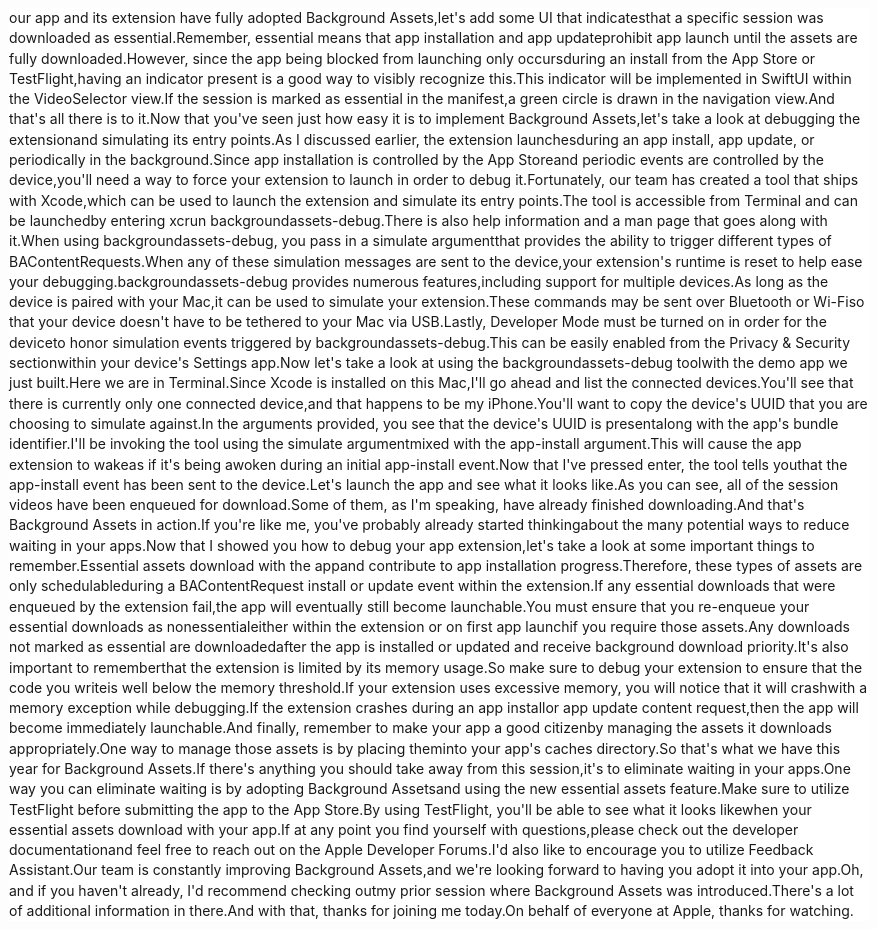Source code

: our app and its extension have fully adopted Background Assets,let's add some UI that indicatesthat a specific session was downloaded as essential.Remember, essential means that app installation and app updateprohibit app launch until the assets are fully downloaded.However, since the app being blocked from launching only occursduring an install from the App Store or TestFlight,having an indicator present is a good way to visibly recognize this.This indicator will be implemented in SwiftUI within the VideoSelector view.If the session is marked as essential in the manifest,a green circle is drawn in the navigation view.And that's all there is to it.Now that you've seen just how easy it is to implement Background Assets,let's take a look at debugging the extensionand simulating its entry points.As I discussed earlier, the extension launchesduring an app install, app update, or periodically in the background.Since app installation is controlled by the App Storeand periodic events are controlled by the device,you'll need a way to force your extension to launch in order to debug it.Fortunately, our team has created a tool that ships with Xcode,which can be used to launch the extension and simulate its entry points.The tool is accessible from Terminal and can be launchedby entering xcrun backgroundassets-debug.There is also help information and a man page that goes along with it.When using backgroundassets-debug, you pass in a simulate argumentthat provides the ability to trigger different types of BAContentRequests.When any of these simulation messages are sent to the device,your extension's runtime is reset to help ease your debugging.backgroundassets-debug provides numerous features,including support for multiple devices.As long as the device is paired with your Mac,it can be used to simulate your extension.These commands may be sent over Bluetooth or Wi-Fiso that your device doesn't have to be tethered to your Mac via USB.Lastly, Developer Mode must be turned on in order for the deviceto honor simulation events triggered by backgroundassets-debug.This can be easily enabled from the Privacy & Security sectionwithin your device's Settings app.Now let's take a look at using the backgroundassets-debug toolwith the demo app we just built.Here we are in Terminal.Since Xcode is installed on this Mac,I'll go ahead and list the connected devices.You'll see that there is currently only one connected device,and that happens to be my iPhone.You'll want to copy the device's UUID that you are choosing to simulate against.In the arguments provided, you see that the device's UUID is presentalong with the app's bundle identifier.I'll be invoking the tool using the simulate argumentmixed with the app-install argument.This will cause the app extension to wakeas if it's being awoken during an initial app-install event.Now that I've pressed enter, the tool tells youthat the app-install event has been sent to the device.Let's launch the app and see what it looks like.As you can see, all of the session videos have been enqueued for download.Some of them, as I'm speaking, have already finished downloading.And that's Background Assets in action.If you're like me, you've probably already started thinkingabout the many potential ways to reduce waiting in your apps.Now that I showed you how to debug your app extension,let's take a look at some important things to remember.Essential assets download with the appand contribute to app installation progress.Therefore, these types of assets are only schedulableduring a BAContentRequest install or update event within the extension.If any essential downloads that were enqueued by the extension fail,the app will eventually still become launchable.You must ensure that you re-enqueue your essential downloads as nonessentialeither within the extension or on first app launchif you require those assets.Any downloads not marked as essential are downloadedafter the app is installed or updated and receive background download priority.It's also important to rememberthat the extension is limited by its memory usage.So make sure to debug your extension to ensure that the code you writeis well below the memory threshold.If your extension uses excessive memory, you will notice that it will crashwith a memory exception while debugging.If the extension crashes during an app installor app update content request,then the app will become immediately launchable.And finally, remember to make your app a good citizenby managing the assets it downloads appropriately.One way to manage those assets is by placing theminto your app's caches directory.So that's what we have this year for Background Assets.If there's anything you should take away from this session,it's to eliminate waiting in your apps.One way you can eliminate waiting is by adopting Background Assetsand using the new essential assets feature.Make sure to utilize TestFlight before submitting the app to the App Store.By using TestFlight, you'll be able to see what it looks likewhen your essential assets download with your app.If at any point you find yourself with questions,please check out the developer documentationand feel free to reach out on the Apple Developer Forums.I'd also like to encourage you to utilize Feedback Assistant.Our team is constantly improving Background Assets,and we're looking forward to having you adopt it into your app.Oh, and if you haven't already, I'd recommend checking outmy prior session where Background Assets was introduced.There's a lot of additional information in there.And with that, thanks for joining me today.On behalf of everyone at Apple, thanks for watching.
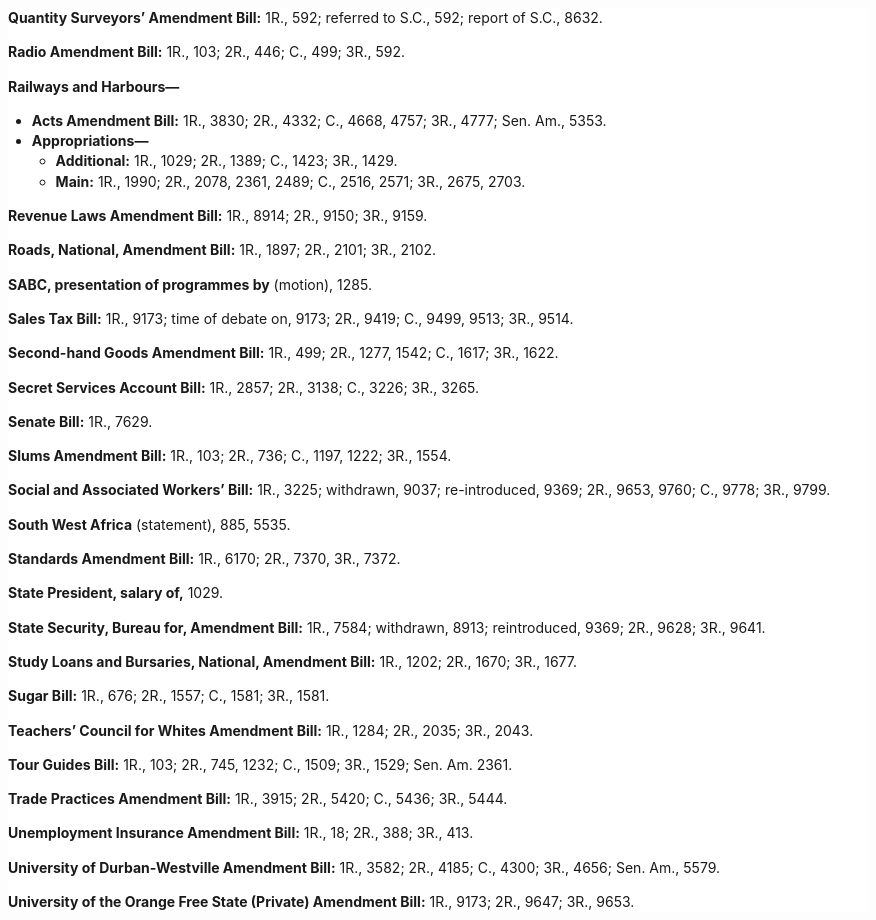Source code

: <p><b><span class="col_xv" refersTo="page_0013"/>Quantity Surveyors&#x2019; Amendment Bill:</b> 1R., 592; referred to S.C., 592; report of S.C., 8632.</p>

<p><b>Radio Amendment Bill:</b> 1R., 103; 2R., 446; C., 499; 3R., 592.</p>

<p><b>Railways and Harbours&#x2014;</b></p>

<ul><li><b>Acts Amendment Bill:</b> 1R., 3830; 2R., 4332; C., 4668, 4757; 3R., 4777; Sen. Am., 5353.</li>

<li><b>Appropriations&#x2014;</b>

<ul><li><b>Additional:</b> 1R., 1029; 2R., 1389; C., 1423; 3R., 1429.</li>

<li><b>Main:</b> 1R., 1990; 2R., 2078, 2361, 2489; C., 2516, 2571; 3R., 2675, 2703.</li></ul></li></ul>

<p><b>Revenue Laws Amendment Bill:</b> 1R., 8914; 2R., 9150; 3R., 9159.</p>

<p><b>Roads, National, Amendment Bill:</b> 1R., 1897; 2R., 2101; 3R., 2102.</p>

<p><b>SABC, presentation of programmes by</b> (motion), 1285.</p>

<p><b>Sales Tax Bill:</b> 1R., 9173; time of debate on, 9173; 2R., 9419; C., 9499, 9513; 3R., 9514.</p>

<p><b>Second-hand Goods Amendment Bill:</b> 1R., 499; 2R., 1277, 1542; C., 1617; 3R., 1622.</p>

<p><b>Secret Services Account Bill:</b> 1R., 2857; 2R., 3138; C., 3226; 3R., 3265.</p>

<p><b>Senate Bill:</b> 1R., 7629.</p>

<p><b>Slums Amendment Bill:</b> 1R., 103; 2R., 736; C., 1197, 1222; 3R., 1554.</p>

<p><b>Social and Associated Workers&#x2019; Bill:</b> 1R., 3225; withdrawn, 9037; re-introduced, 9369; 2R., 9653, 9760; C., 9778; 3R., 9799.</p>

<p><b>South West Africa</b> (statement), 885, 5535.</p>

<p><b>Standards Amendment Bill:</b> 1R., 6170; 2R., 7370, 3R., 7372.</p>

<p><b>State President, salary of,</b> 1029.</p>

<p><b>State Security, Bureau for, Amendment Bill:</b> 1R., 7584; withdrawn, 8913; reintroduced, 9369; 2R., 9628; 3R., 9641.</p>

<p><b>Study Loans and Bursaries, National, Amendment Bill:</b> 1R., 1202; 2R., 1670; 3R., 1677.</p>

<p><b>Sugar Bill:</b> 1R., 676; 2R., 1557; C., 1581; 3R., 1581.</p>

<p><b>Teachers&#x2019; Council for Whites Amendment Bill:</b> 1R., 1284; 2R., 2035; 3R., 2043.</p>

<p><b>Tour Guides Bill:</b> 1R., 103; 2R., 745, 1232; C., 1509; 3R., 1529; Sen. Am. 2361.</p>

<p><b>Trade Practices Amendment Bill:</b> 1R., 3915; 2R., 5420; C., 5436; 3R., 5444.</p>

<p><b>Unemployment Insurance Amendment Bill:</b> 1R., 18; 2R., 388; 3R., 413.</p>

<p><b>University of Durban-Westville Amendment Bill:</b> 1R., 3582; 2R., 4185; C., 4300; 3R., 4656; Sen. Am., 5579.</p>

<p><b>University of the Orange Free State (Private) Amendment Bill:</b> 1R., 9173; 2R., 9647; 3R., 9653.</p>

= = = = =

Copy the stretch of the records above that runs from the line with "<p><b>Second-hand Goods Amendment" through the line with "<p><b>Social and Associated". Both end lines belong in the copy, and nothing else does.

SOLUTION FOR THIS PROBLEM:
<p><b>Second-hand Goods Amendment Bill:</b> 1R., 499; 2R., 1277, 1542; C., 1617; 3R., 1622.</p>

<p><b>Secret Services Account Bill:</b> 1R., 2857; 2R., 3138; C., 3226; 3R., 3265.</p>

<p><b>Senate Bill:</b> 1R., 7629.</p>

<p><b>Slums Amendment Bill:</b> 1R., 103; 2R., 736; C., 1197, 1222; 3R., 1554.</p>

<p><b>Social and Associated Workers&#x2019; Bill:</b> 1R., 3225; withdrawn, 9037; re-introduced, 9369; 2R., 9653, 9760; C., 9778; 3R., 9799.</p>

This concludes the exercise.